**Items listed in a dataset**
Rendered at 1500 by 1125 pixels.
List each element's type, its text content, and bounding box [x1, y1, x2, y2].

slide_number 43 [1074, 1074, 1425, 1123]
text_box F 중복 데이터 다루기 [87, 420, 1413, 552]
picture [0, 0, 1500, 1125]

**AIM OF THE TASK**
The required output is the exact run of lines from the one with "List each element's" through the final line of the entries.

**WRITTEN REPLY**
List each element's type, its text content, and bounding box [x1, y1, x2, y2].

slide_number 43 [1074, 1074, 1425, 1123]
text_box F 중복 데이터 다루기 [87, 420, 1413, 552]
picture [0, 0, 1500, 1125]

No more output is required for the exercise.